_Quoted text_
○ ○ ○

An embassy staffer peers through a glass door at an entrance of the Saudi Arabian embassy in Washington, DC, October 11, 2011.

An embassy staffer peers through a glass door at an entrance of the Saudi Arabian embassy in Washington, DC, October 11, 2011.

Saudi Arabia has accused Iran of seeking international influence through "murder and mayhem," after the U.S. revealed an alleged plot by elements of the Iranian government to assassinate the Saudi Arabian ambassador to Washington.

Saudi Foreign Minister Prince Saud al-Faisal said Thursday while on a trip to Austria that Saudi Arabia is working on a "measured response." He said his country would "not bow" to Iranian pressure and would hold Tehran accountable for any action taken against Saudi Arabia.

Meanwhile, Prince al-Faisal's British counterpart, William Hague, said Thursday the alleged plot was a "major escalation in Iran's sponsorship of terrorism." He said Britain will work with the U.S., the European Union and Saudi Arabia to agree on an international reaction.

Iran has denied the allegations. The state-run IRNA news agency quoted Deputy Foreign Minister Ali Ahani Wednesday as calling the scenario "absurd" and urging Saudi Arabia to be wary of U.S. efforts to damage relations of countries in the region.

The U.S. and Saudi Arabia pledged to pursue a "strong and unified" international response to the alleged plot.

The White House said President Barack Obama and Saudi King Abdullah spoke by telephone Wednesday and agreed that the plot represents a "flagrant violation" of international norms and vowed to hold "those responsible accountable for their actions."

U.S. Secretary of State Hillary Clinton called the thwarted scheme a "dangerous escalation" in Iran's "long-standing use of political violence and sponsorship of terrorism." She said the U.S. will work closely with its international partners "to increase Iran's isolation and the pressure on its government."

The tough response came a day after the U.S. Justice Department announced it had charged Manssor Arbabsiar, a naturalized U.S. citizen, and Gholam Shakuri, a member of an elite Iranian military unit, with conspiring to carry out a bomb attack on Saudi envoy Adel al-Jubeir.

○ ○ ○

_Directions_
1. In the news report on the alleged plot against the Saudi ambassador, where was Prince Saud al-Faisal when he said Saudi Arabia was working on a "measured response"?
2. Extend the news report on the alleged plot against the Saudi ambassador, picking up after its final sentence.
The data that comes after this point is separate from the news report.

_Dataset content_
○ ○ ○

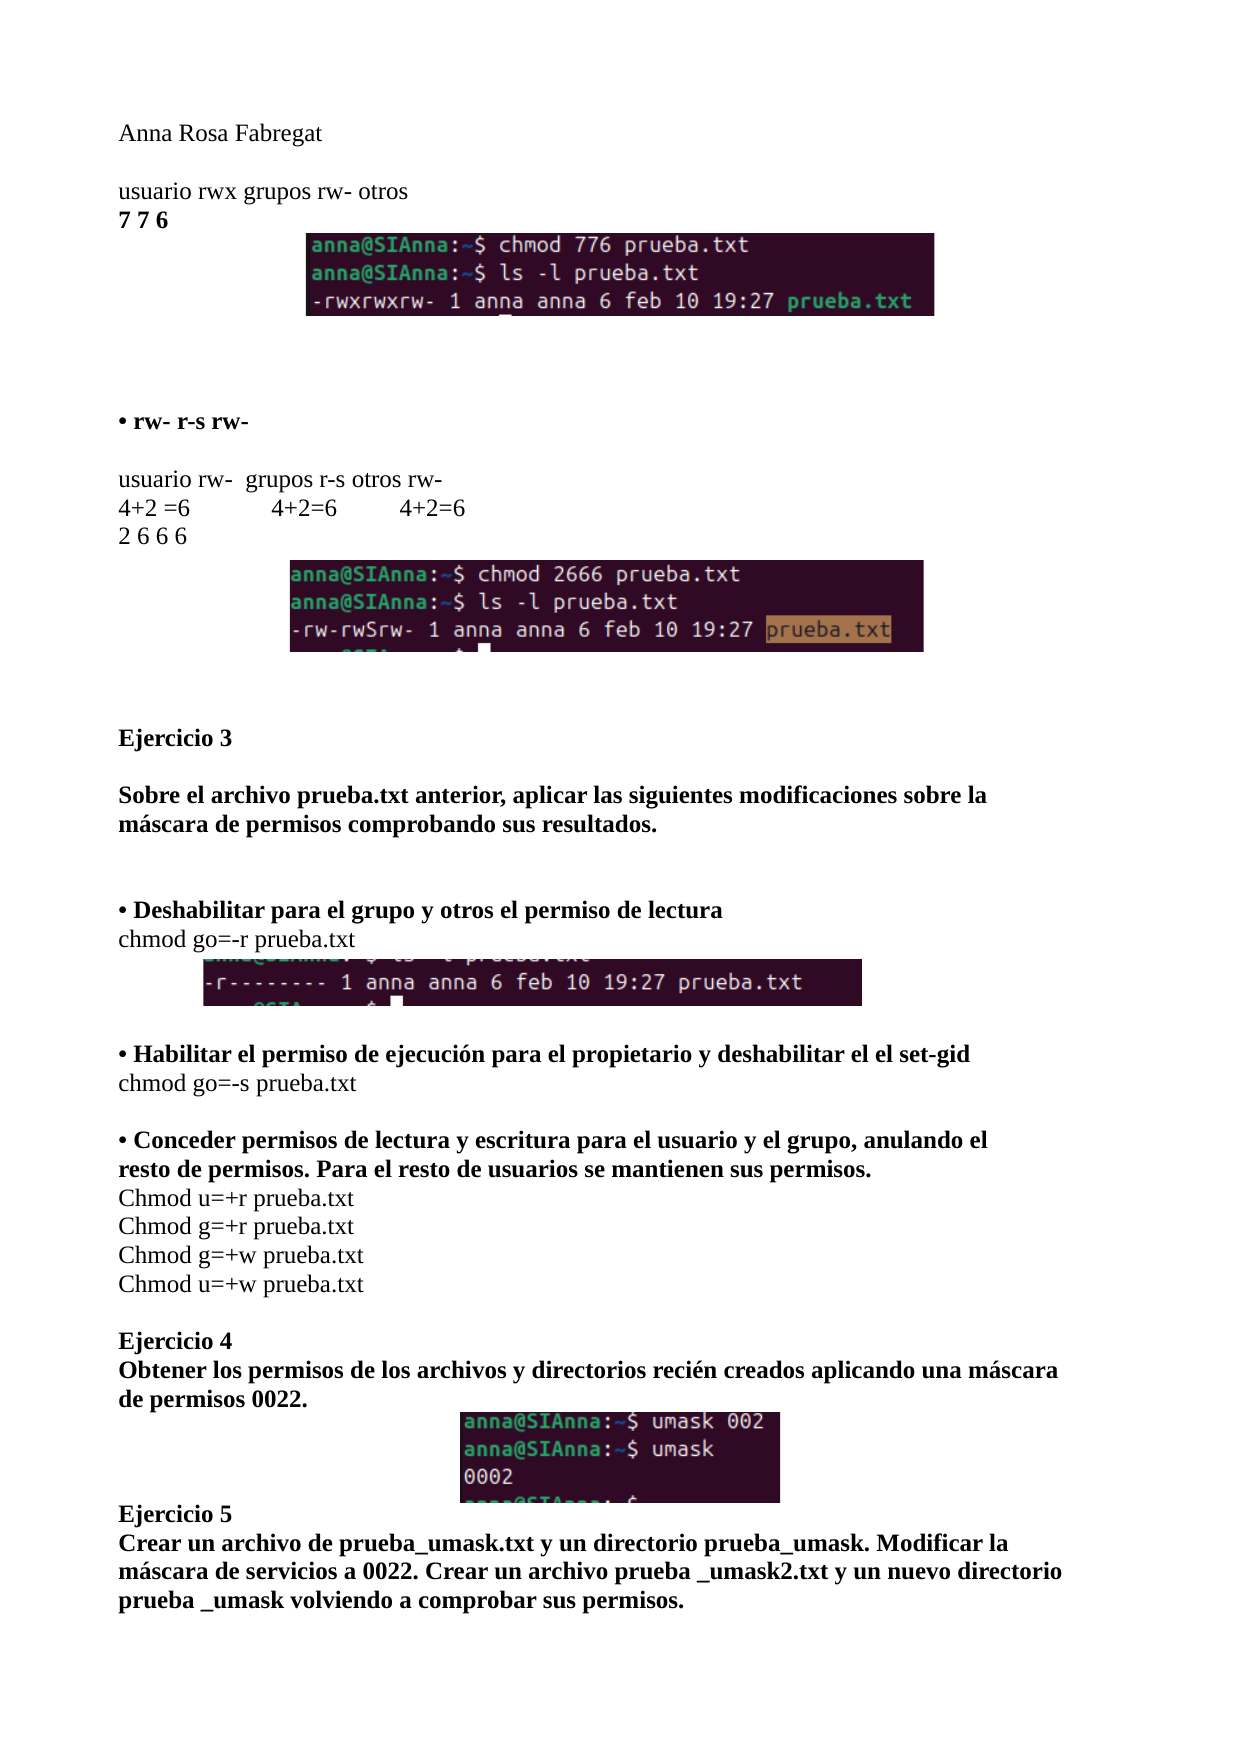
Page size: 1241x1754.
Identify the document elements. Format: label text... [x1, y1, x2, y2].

○ ○ ○

_Solved problems_
1. He was on a trip to Austria.

2.
U.S. Attorney General Eric Holder said the plot was "conceived, sponsored and directed" from Iran.

White House spokesman Jay Carney said the plot involved top members of the Iranian Revolutionary Guard's Quds Force, a group that operates outside of Iran. He called that finding "significant in and of itself," and said Washington is taking "no options off the table" in its response to the alleged scheme.

Meanwhile, the U.S. designated the Iranian commercial airline Mahan Air a supporter of terrorist-related activities in Tehran. The finding prohibits U.S. citizens from engaging in commercial or financial transactions with Mahan Air and freezes assets it may hold under U.S. jurisdiction.

U.S. Vice President Joe Biden called the alleged assassination attempt an "outrageous act" for which Iran must be held accountable.

The U.S. State Department has issued a worldwide alert for American citizens about possible "anti-U.S. actions" following charges against the two Iranians. It said the scheme may indicate Iran's government could be taking a "more aggressive focus" on terrorist activity.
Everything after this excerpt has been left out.